While we do not intend to hold brief for the state governor whose aides are evidently qualified to speak for him; as social crusaders and stakeholders in the Abia project, we think we owe it a duty to speak out.

It is an unpardonable blunder, and gross injustice to Governor Orji to hold him responsible for the menace of kidnapping in the state when in reality the State Command of the Nigeria Police Force, which is constitutionally empowered to curb this menace is not under his control.

According to Section 215 of the 1999 Abdusalami Abubakar-made fraudulent Constitution, the Nigeria Police Force is under the command of the Inspector-General of Police (IGP), not the State Governor. The implication is that orders, directives and instructions to perform or carry out duties flow from the Inspector-General of Police, through the chain of Command, to any officer positioned to implement such order. Disobedience or failure to carry out such instruction, directive or order, attracts punitive sanctions.

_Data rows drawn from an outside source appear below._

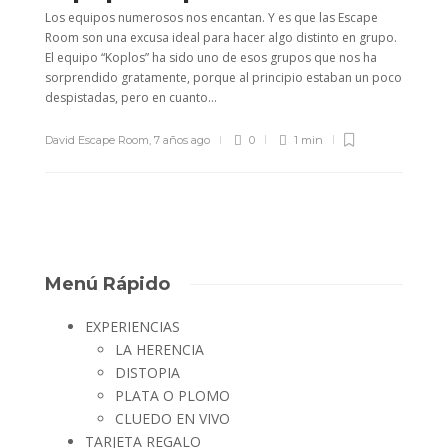
Los equipos numerosos nos encantan. Y es que las Escape
Room son una excusa ideal para hacer algo distinto en grupo.
El equipo “Koplos” ha sido uno de esos grupos que nos ha
sorprendido gratamente, porque al principio estaban un poco
despistadas, pero en cuanto...
David Escape Room
,
7 años ago
0
1 min
Menú Rápido
EXPERIENCIAS
LA HERENCIA
DISTOPIA
PLATA O PLOMO
CLUEDO EN VIVO
TARJETA REGALO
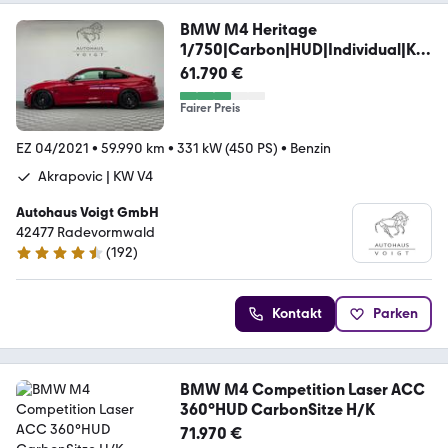
BMW M4 Heritage
1/750|Carbon|HUD|Individual|Ka
mera|
61.790 €
Fairer Preis
EZ 04/2021
•
59.990 km
•
331 kW (450 PS)
•
Benzin
Akrapovic | KW V4
Autohaus Voigt GmbH
42477 Radevormwald
(
192
)
4.7 Sterne
Kontakt
Parken
BMW M4 Competition Laser ACC
360°HUD CarbonSitze H/K
71.970 €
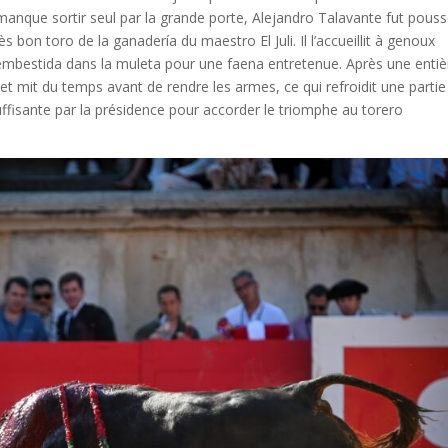
manque sortir seul par la grande porte, Alejandro Talavante fut pouss
s bon toro de la ganadería du maestro El Juli. Il l’accueillit à genoux
embestida dans la muleta pour une faena entretenue. Après une entiè
 et mit du temps avant de rendre les armes, ce qui refroidit une partie
 suffisante par la présidence pour accorder le triomphe au torero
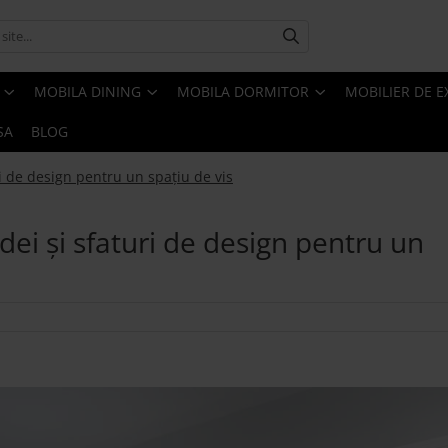
MOBILA DINING
MOBILA DORMITOR
MOBILIER DE E
SA
BLOG
i de design pentru un spațiu de vis
ei și sfaturi de design pentru un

It is our studied opinion that following the over-centralization of the Nigeria Police Force by the 1999 Abubakar-made Constitution, as opposed to the 1963 Republican Constitution; corrupt elements in the Nigeria Police Force have exploited the constitutional incapacitation of the State Governor and his counterparts in other parts of the federation to aid and abet crime in the society. The arrest and detention of the Divisional Police Officer, Osisioma Police Station as well as the arrest of two members of Police Mobile Force in Abia State, Cpl. Isaiah Eziaku and PC John Alumona, for involvement in kidnapping for ransom speak volume of the complicity of the Police in the perpetration of organized crime in the state.

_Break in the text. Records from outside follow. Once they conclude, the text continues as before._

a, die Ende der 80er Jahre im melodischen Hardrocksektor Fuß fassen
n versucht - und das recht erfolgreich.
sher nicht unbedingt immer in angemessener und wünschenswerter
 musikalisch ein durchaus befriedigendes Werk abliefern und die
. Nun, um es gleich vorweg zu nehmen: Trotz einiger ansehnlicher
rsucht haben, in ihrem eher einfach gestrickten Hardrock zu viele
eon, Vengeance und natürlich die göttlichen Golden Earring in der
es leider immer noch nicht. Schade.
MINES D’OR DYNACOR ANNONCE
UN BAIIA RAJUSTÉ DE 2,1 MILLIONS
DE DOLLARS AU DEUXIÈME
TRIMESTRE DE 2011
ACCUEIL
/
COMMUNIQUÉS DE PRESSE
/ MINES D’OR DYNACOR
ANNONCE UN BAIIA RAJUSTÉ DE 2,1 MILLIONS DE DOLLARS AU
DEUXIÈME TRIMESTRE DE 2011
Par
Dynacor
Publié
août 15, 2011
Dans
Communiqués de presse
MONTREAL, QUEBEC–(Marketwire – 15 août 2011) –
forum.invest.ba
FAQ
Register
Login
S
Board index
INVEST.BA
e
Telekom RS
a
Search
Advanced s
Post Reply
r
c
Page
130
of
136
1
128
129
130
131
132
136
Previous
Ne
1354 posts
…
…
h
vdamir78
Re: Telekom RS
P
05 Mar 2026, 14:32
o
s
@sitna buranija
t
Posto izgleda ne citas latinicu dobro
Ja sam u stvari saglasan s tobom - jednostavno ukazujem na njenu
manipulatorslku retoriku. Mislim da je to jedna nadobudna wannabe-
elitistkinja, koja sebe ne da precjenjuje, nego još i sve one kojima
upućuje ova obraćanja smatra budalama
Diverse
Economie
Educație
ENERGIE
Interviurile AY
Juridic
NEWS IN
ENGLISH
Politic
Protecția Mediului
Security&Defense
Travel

It is also relevant to note that the problem gets messier and compounded when the Governor has a soured relationship with the President and/or his aides. Recall irresponsible and unwarranted attack on the convoys of Ohanaeze chieftains, including (former) Governors of Orji Kalu of Abia, Sam Egwu of Ebonyi and Achike Udenwa of Imo States, respectively, at Aro-Ngwa, Abia State, on 29 September, 2002, by anti-Igbo presidency forces. Rather than investigate the incident and bring the perpetrators to book, the Abia State Police Command had the effrontery to deny that such terrorist act against leaders of one of the three major ethnic groups in the country ever took place. Also fresh in our memories was the criminal role of the Nigeria Police Force in the abduction of a sitting Governor of Anambra State, Dr. Chris Ngige in a senseless attempt to boot him out of office through the backdoor by agents of the presidency.

Accordingly, we demand as follows:
1) The constitution of a special anti-crime team, consisting of the State Security Services (SSS), the Army and the Abia State Vigilante Group to investigate the circumstances surrounding the criminal abduction of the 15 students, rescue them and arrest the obnoxious culprits involved in that act of criminality.

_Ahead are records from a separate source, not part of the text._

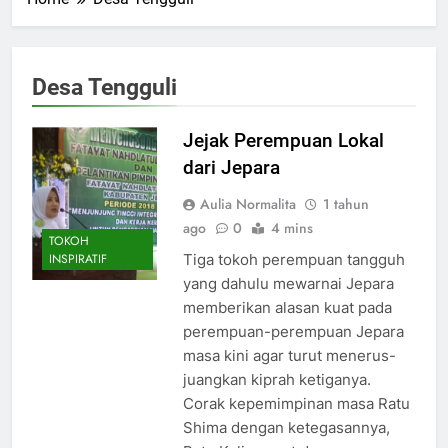
Desa Tengguli
Jejak Perempuan Lokal
dari Jepara
Aulia Normalita
1 tahun
ago
0
4 mins
TOKOH
Tiga tokoh perempuan tangguh
INSPIRATIF
yang dahulu mewarnai Jepara
memberikan alasan kuat pada
perempuan-perempuan Jepara
masa kini agar turut menerus-
juangkan kiprah ketiganya.
Corak kepemimpinan masa Ratu
Shima dengan ketegasannya,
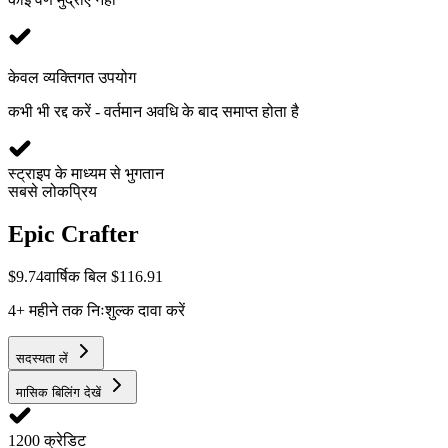
केवल व्यक्तिगत उपयोग
कभी भी रद्द करें - वर्तमान अवधि के बाद समाप्त होता है
स्ट्राइप के माध्यम से भुगतान
सबसे लोकप्रिय
Epic Crafter
$
9.74
वार्षिक बिल $116.91
4+ महीने तक निःशुल्क दावा करें
सदस्यता लें
मासिक बिलिंग देखें
1200 क्रेडिट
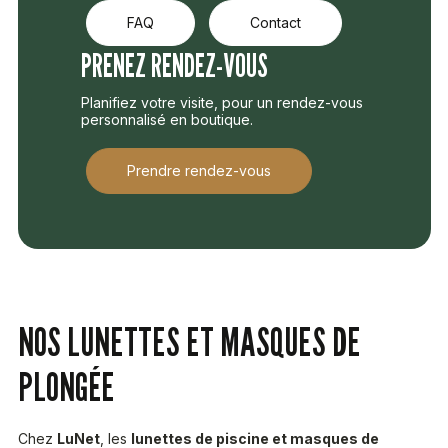
FAQ
Contact
PRENEZ RENDEZ-VOUS
Planifiez votre visite, pour un rendez-vous
personnalisé en boutique.
Prendre rendez-vous
NOS LUNETTES ET MASQUES DE
PLONGÉE
Chez
LuNet
, les
lunettes de piscine et masques de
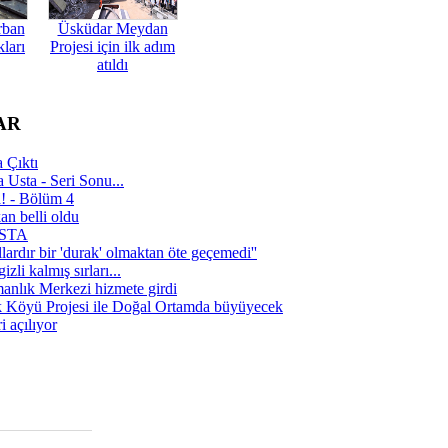
rban
Üsküdar Meydan
ları
Projesi için ilk adım
atıldı
AR
 Çıktı
 Usta - Seri Sonu...
a! - Bölüm 4
n belli oldu
 USTA
lardır bir 'durak' olmaktan öte geçemedi''
zli kalmış sırları...
manlık Merkezi hizmete girdi
 Köyü Projesi ile Doğal Ortamda büyüyecek
i açılıyor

2) The immediate restructuring of the Nigeria Police Force by amending the 1999 fraudulently packaged anti-people and anti-progressive Abubakar's Constitution. Governors, states and federal lawmakers of the five south-eastern states of Nigeria can promote this cause by demanding for the restructuring of the Nigeria Police Force as a condition for supporting the 2011 presidential aspiration of Dr. Goodluck Jonathan. They should use their bait to catch the fish.